The RBA's near-term optimism is underpinned by strong growth in resource exports, as well as rising production from mining projects coming on line following the sector's boom in investment. Consumer spending has also been buoyed by record-low interest rates and rising real estate values.

Over the longer term, however, the decline in mining investment is expected to gain momentum as larger projects commence operation and add to the glut of production. Meanwhile, despite promising signs in the housing and retail spaces, the non-mining sectors have yet to take over leadership of the country's economy.

And while the exchange rate has depreciated considerably, as noted above, the central bank characterizes its current level as relatively high.

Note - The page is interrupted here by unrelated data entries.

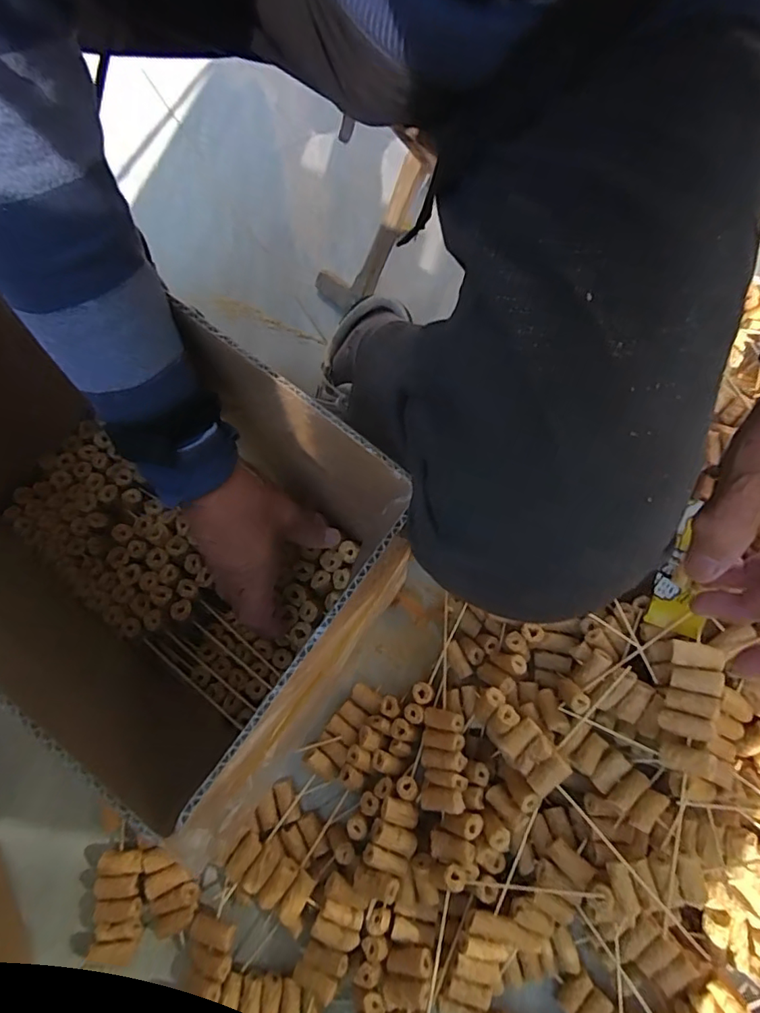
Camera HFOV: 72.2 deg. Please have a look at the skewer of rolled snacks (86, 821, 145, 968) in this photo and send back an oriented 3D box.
[{"bbox_3d":[-0.236,0.352,0.473,0.039,0.019,0.102,-3,71,-2],"label":"skewer of rolled snacks"}]

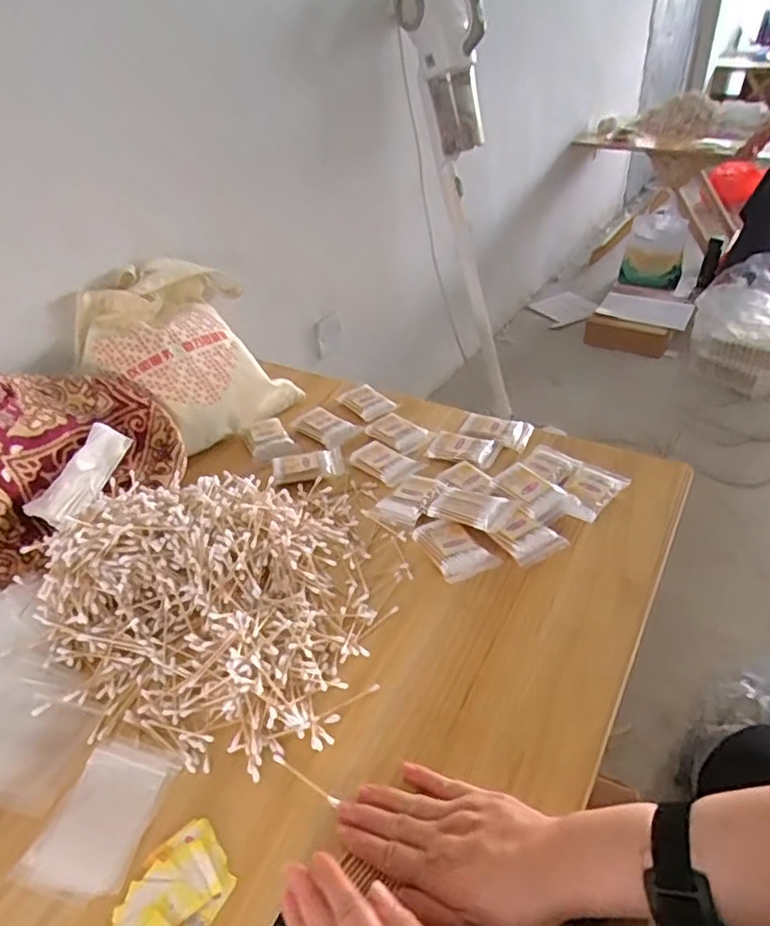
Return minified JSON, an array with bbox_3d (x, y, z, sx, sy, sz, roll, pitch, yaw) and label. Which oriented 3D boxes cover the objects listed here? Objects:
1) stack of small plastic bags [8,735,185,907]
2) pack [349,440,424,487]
[{"bbox_3d":[-0.219,0.273,0.504,0.076,0.011,0.116,9,39,13],"label":"stack of small plastic bags"},{"bbox_3d":[-0.001,-0.001,0.846,0.091,0.010,0.059,28,46,32],"label":"pack"}]

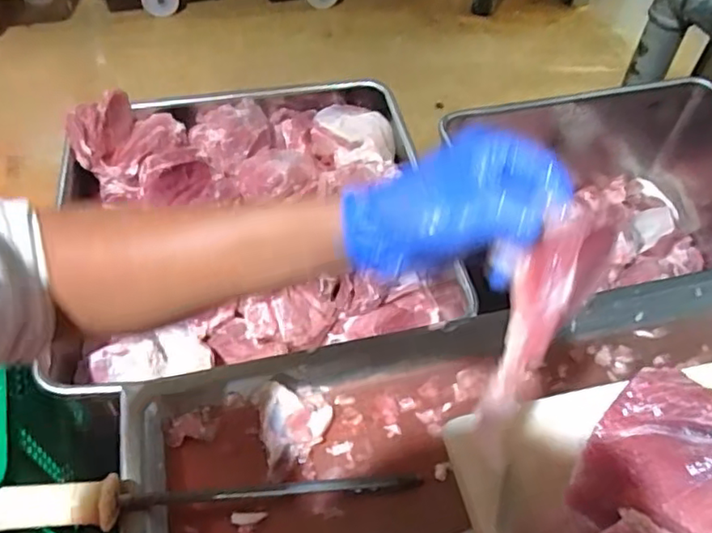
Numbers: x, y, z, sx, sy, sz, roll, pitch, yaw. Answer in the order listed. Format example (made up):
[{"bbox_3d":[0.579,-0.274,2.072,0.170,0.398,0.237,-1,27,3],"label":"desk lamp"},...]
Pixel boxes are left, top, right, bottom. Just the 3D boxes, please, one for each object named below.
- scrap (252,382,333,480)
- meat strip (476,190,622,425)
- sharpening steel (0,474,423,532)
[{"bbox_3d":[-0.066,0.163,0.643,0.077,0.024,0.093,-14,53,-13],"label":"scrap"},{"bbox_3d":[0.103,0.032,0.342,0.039,0.159,0.016,28,32,19],"label":"meat strip"},{"bbox_3d":[-0.151,0.218,0.578,0.361,0.056,0.045,-6,52,-7],"label":"sharpening steel"}]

Indeed, as Westpac Chief Economist Bill Evans observes, the aussie's ascent since late January appears to be one of the main factors dampening the bank's medium- to longer-term outlook.

Still, the bank expects its high level of monetary stimulus will eventually flow through to consumer demand, boosting business investment and employment. And longer term, the RBA sees liquefied natural gas (LNG) exports adding significantly to the country's economic growth, starting around 2016.

Until then, the central bank says the significant headwinds facing the economy continue to merit an extremely accommodative monetary policy. As such, the RBA will likely keep interest rates at record lows for some time.